__Extract__.
===

First into the scum bucket is Vampire Academy, which Travers held out some hope for: Its director, Mark Waters, was behind Mean Girls and its writer, Mark's brother Daniel, penned the 80s classic Heathers. Not even those credentials could save this movie. Next up is Barefoot, about a janitor who falls in love with a mental patient, kicking of a February trend that continues with Repentance, in which Forest Whitaker – whom Travers says is now tied with Nicolas Cage for making the worst choices in movies – plays, you guessed it, a mental patient who attacks someone to learn their secrets.

One of the worst Valentine's Day offerings this year, Endless Love, a remake of the 1981 Brooke Shields flick of the same name, cheeses it up at number seven and features yet another movie with a mental patient for a main character. Next, In Secret wastes a ton of talent, starting with Tom Felton (Draco Malfoy in the Harry Potter series) who plays a mentally challenged man with a domineering mother (Jessica Lange); he's wed to an unwilling Elizabeth Olsen, who, in turn, conspires with her secret lover – Inside Llewyn Davis' Oscar Isaac – to kill Felton's character. "Everybody goes insane, they all have meltdowns," Travers says, adding, "The movie doesn't work, not for one second."

At number five is another miserable Hollywood remake, Robocop (though Travers recommends you check out the original, which still holds up), while the number four spot boasts 3 Days to Kill, which Travers theorizes Kevin Costner made because he was jealous of how much Liam Neeson was cashing in with the Taken movies.

===

List every movie the rundown of bad films places in Travers's ranking, in the order it appears.

===

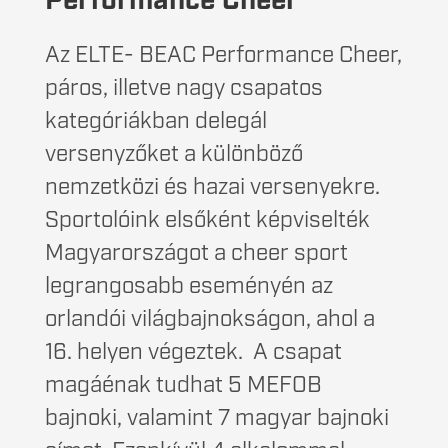
Performance Cheer
Az ELTE- BEAC Performance Cheer,
páros, illetve nagy csapatos
kategóriákban delegál
versenyzőket a különböző
nemzetközi és hazai versenyekre.
Sportolóink elsőként képviselték
Magyarországot a cheer sport
legrangosabb eseményén az
orlandói világbajnokságon, ahol a
16. helyen végeztek. A csapat
magáénak tudhat 5 MEFOB
bajnoki, valamint 7 magyar bajnoki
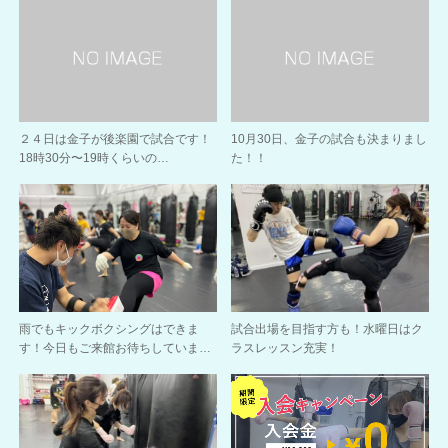
２４日は金子が後楽園で試合です！
10月30日、金子の試合も決まりまし
18時30分〜19時くらいの…
た！！
雨でもキックボクシングはできま
試合出場を目指す方も！水曜日はク
す！今日もご来館お待ちしていま…
ラスレッスン充実！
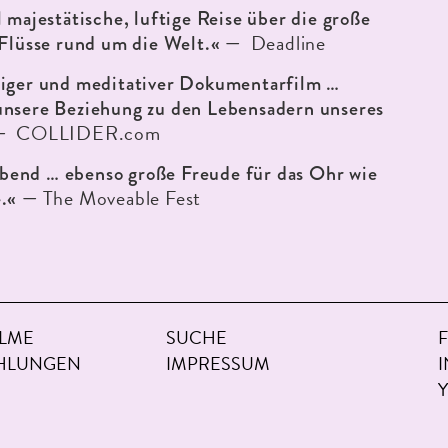
l majestätische, luftige Reise über die große
Deadline
 Flüsse rund um die Welt.« —
tiger und meditativer Dokumentarfilm …
unsere Beziehung zu den Lebensadern unseres
COLLIDER.com
 —
end … ebenso große Freude für das Ohr wie
The Moveable Fest
e.« —
ILME
SUCHE
HLUNGEN
IMPRESSUM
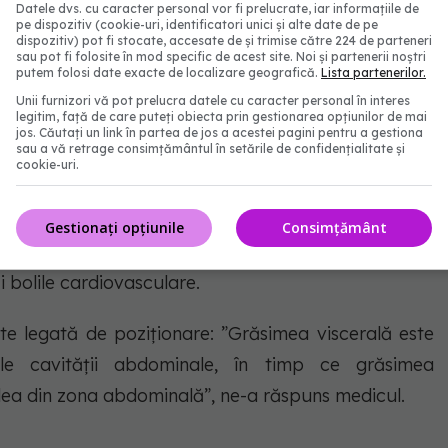
?
Datele dvs. cu caracter personal vor fi prelucrate, iar informațiile de
pe dispozitiv (cookie-uri, identificatori unici și alte date de pe
dispozitiv) pot fi stocate, accesate de și trimise către 224 de parteneri
sau pot fi folosite în mod specific de acest site. Noi și partenerii noștri
 grăsime care se acumulează sub piele, în stratul
putem folosi date exacte de localizare geografică.
Lista partenerilor.
vizibilă formă de grăsime și poate varia în grosime
Unii furnizori vă pot prelucra datele cu caracter personal în interes
legitim, față de care puteți obiecta prin gestionarea opțiunilor de mai
ecum sexul, vârsta, genetica și nivelul de activitate
jos. Căutați un link în partea de jos a acestei pagini pentru a gestiona
sau a vă retrage consimțământul în setările de confidențialitate și
ște mai multe funcții în organism, inclusiv izolarea
cookie-uri.
rganelor interne. O cantitate moderată de grăsime
ară pentru sănătatea generală, dar excesul de
Gestionați opțiunile
Consimțământ
 creșterea în greutate și la riscul de boli asociate
și bolile cardiovasculare.
te legată de poziționare: ”Grăsimea viscerală este
ale cavității abdominale, în timp ce grăsimea
lea din zona abdominală”, ne-a răspuns medicul.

===

__Task result__.
1. Vampire Academy
2. Barefoot
3. Repentance
4. Endless Love
5. In Secret
6. Robocop
7. 3 Days to Kill